All of that would be enough to sing Stone’s praises, but how can you overlook “The Curse,” which to my mind is an even more stunning work than “Poor Things.” When the series was first announced—Stone teaming up with Nathan Fielder and Benny Safdie—it seemed like an odd project for her to take on. Now that I’ve seen it, “The Curse” is unimaginable without her. This may be my favorite thing she’s ever done.
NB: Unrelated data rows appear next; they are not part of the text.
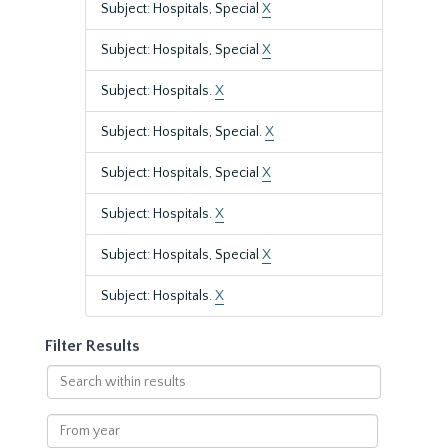
Subject: Hospitals, Special
X
Subject: Hospitals, Special
X
Subject: Hospitals.
X
Subject: Hospitals, Special.
X
Subject: Hospitals, Special
X
Subject: Hospitals.
X
Subject: Hospitals, Special
X
Subject: Hospitals.
X
Filter Results
Search
within
results
From
year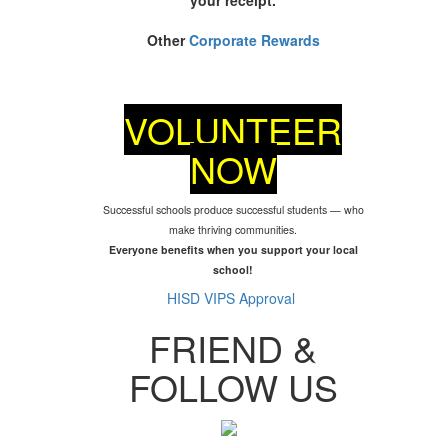
Other
Corporate Rewards
VOLUNTEER
NOW
Successful schools produce successful students — who
make thriving communities.
Everyone benefits when you support your local
school!
HISD VIPS Approval
FRIEND &
FOLLOW US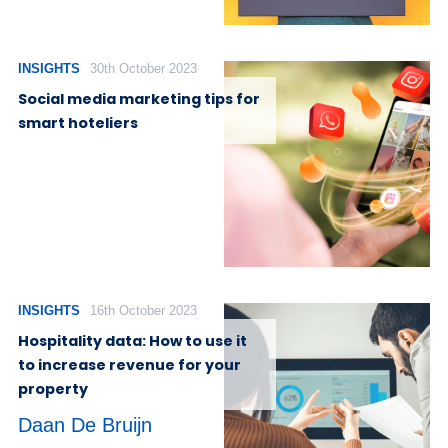
INSIGHTS
30th October 2023
Social media marketing tips for
smart hoteliers
INSIGHTS
16th October 2023
Hospitality data: How to use it
to increase revenue for your
property
Daan De Bruijn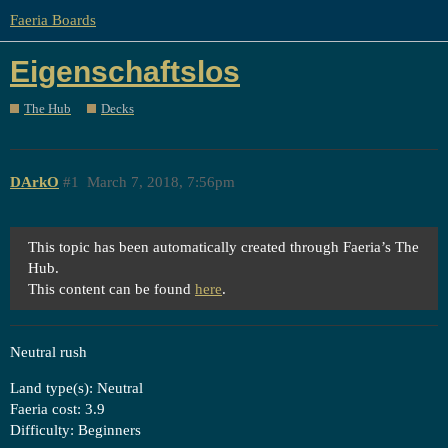
Faeria Boards
Eigenschaftslos
The Hub
Decks
DArkO
#1
March 7, 2018, 7:56pm
This topic has been automatically created through Faeria’s The
Hub.
This content can be found
here
.
Neutral rush
Land type(s): Neutral
Faeria cost: 3.9
Difficulty: Beginners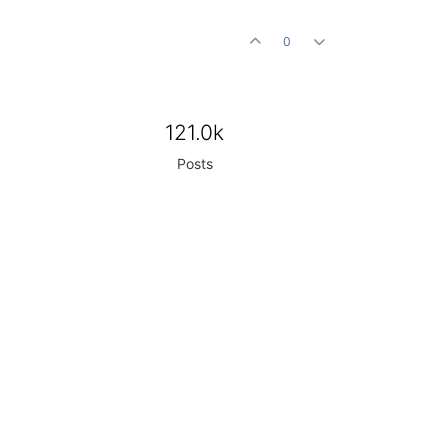
0
121.0k
Posts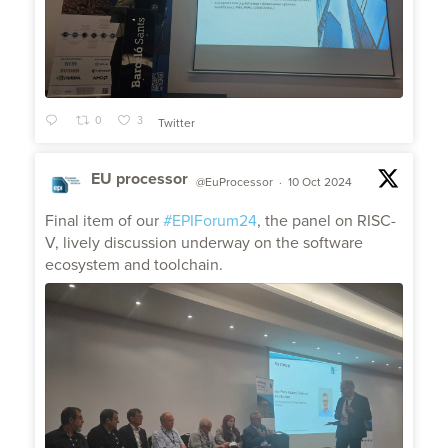
0
3
Twitter
EU processor
@EuProcessor
·
10 Oct 2024
;
Final item of our
#EPIForum24
, the panel on RISC-
V, lively discussion underway on the software
ecosystem and toolchain.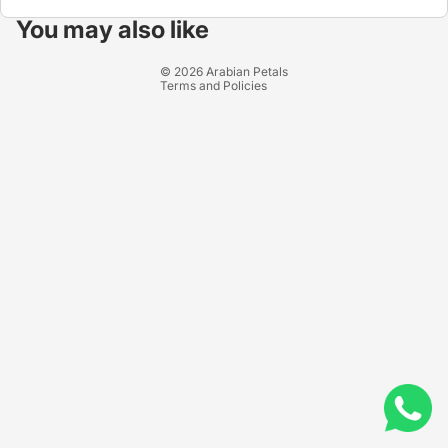
Privacy policy
You may also like
Terms of service
© 2026
Arabian Petals
Terms and Policies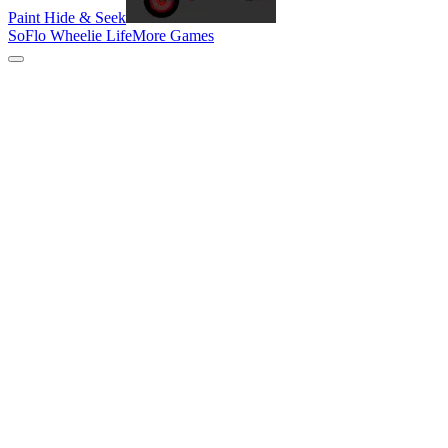
Paint Hide & Seek
SoFlo Wheelie Life
More Games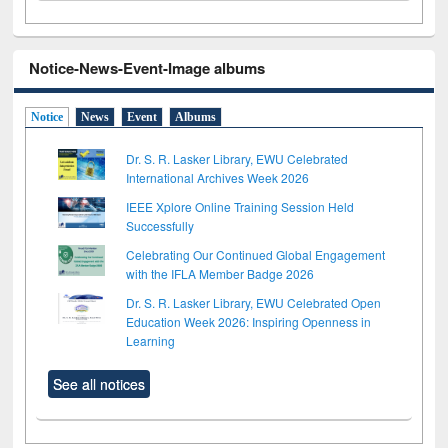
Notice-News-Event-Image albums
Notice
News
Event
Albums
Dr. S. R. Lasker Library, EWU Celebrated
International Archives Week 2026
IEEE Xplore Online Training Session Held
Successfully
Celebrating Our Continued Global Engagement
with the IFLA Member Badge 2026
Dr. S. R. Lasker Library, EWU Celebrated Open
Education Week 2026: Inspiring Openness in
Learning
See all notices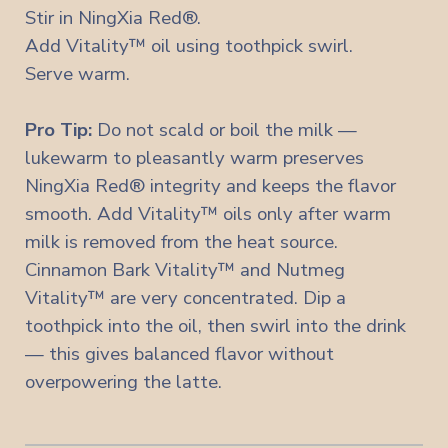
Stir in NingXia Red®.
Add Vitality™ oil using toothpick swirl.
Serve warm.
Pro Tip:
Do not scald or boil the milk —
lukewarm to pleasantly warm preserves
NingXia Red® integrity and keeps the flavor
smooth. Add Vitality™ oils only after warm
milk is removed from the heat source.
Cinnamon Bark Vitality™ and Nutmeg
Vitality™ are very concentrated. Dip a
toothpick into the oil, then swirl into the drink
— this gives balanced flavor without
overpowering the latte.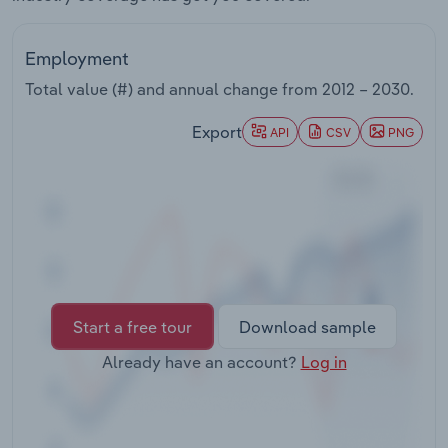
Transportation and Warehousing
Employment
Utilities
Total value (#) and annual change from
2012 – 2030
.
Wholesale Trade
Export
API
CSV
PNG
Start a free tour
Download sample
Already have an account?
Log in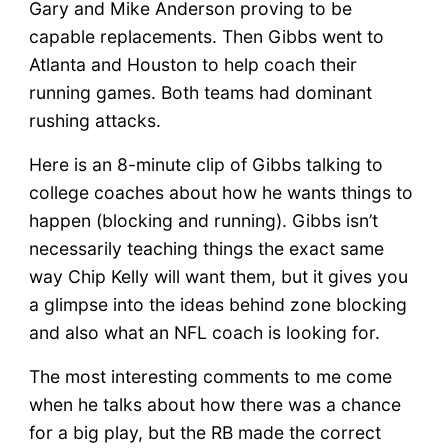
Gary and Mike Anderson proving to be
capable replacements. Then Gibbs went to
Atlanta and Houston to help coach their
running games. Both teams had dominant
rushing attacks.
Here is an 8-minute clip of Gibbs talking to
college coaches about how he wants things to
happen (blocking and running). Gibbs isn’t
necessarily teaching things the exact same
way Chip Kelly will want them, but it gives you
a glimpse into the ideas behind zone blocking
and also what an NFL coach is looking for.
The most interesting comments to me come
when he talks about how there was a chance
for a big play, but the RB made the correct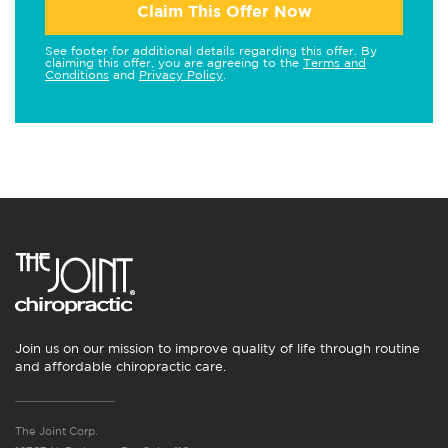
Claim This Offer Now
See footer for additional details regarding this offer. By
claiming this offer, you are agreeing to the
Terms and
Conditions
and
Privacy Policy
.
Join us on our mission to improve quality of life through routine
and affordable chiropractic care.
The Joint Corp.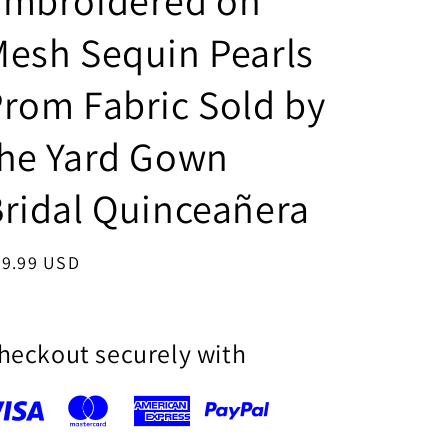
Embroidered on
i
esh Sequin Pearls
o
n
rom Fabric Sold by
the Yard Gown
ridal Quinceañera
egular
39.99 USD
ice
heckout securely with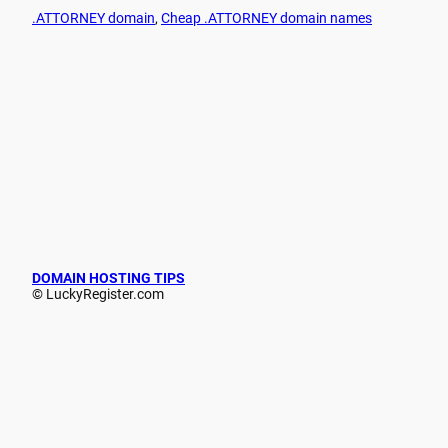
.ATTORNEY domain
, 
Cheap .ATTORNEY domain names
DOMAIN HOSTING TIPS
© LuckyRegister.com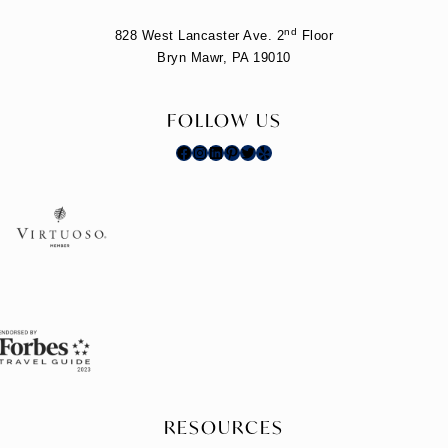
nd
828 West Lancaster Ave. 2
Floor
Bryn Mawr, PA 19010
FOLLOW US
Facebook
Instagram
LinkedIn
Pinterest
Twitter
Yelp
RESOURCES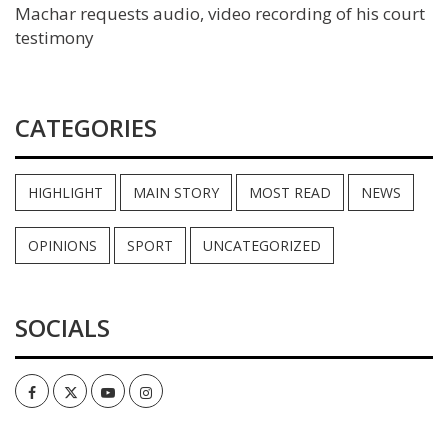
Machar requests audio, video recording of his court
testimony
CATEGORIES
HIGHLIGHT
MAIN STORY
MOST READ
NEWS
OPINIONS
SPORT
UNCATEGORIZED
SOCIALS
Facebook
Twitter
Youtube
Instagram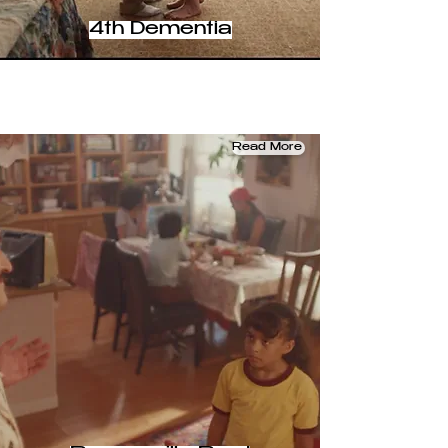
4th Dementia
Read More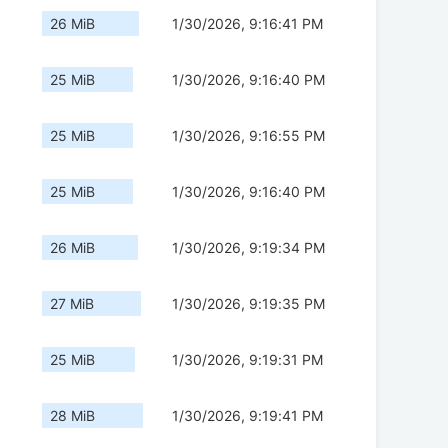
26 MiB
1/30/2026, 9:16:41 PM
25 MiB
1/30/2026, 9:16:40 PM
25 MiB
1/30/2026, 9:16:55 PM
25 MiB
1/30/2026, 9:16:40 PM
26 MiB
1/30/2026, 9:19:34 PM
27 MiB
1/30/2026, 9:19:35 PM
25 MiB
1/30/2026, 9:19:31 PM
28 MiB
1/30/2026, 9:19:41 PM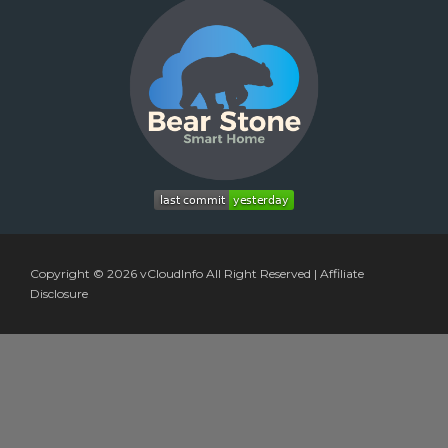
Copyright © 2026
vCloudInfo
All Right Reserved |
Affiliate
Disclosure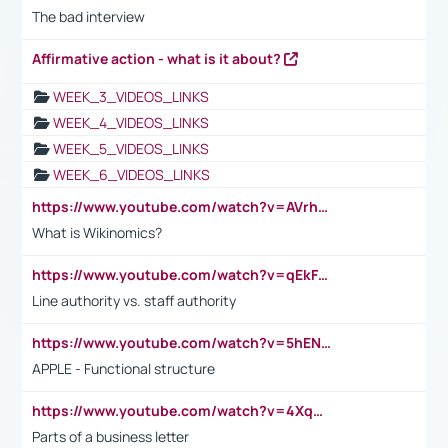
The bad interview
Affirmative action - what is it about?
WEEK_3_VIDEOS_LINKS
WEEK_4_VIDEOS_LINKS
WEEK_5_VIDEOS_LINKS
WEEK_6_VIDEOS_LINKS
https://www.youtube.com/watch?v=AVrhLvdWQ3s
What is Wikinomics?
https://www.youtube.com/watch?v=qEkFMcRVLi8
Line authority vs. staff authority
https://www.youtube.com/watch?v=5hENFA3CJUY
APPLE - Functional structure
https://www.youtube.com/watch?v=4XqDNKExk34
Parts of a business letter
A satire of HGTV, reality television, white privilege, marriage and the kind of people whose do-gooderism is more insufferable than it is actually helpful, “The Curse” stars Stone as Whitney, who alongside her ineffectual, somewhat robotic husband Asher (Fielder) is hosting “Fliplanthropy.” As that title (sorta) suggests, “Fliplanthropy” is a new HGTV series in which Whitney sells prospective homeowners in the impoverished community of Española, New Mexico on the expensive, eco-friendly houses that she’s designed. The outside of them is covered with mirrored glass, and the inside (she claims) doesn’t require air conditioning. (“It’s like a thermos!” she explains, which reassures no one.) Fancying herself an artist and an activist, Whitney is all about responsible stewardship and preserving the traditions of the Native peoples who first occupied this land—ideals she advocates for in such a cheery, pious way that you instantly wonder what she’s hiding. 

Created by Fielder and Safdie, with Stone and her husband serving as executive producers, “The Curse” is a killer synthesis of the two men’s sensibilities: The show is as discomforting as you’d expect from the people responsible for “The Rehearsal” and “Uncut Gems.” Safdie plays Dougie, a somewhat skeezy veteran director of reality television who’s Asher’s old friend, each of these actors playing variations on characters you’ve seen from them before. But as good as Fielder is as a timid, awkward husband with a scary angry streak, it’s Stone who rules the show. You’ve seen glimpses of this Stone in previous performances. And yet, it’s different—more proof that she isn’t about to stop surprising us with what she can do.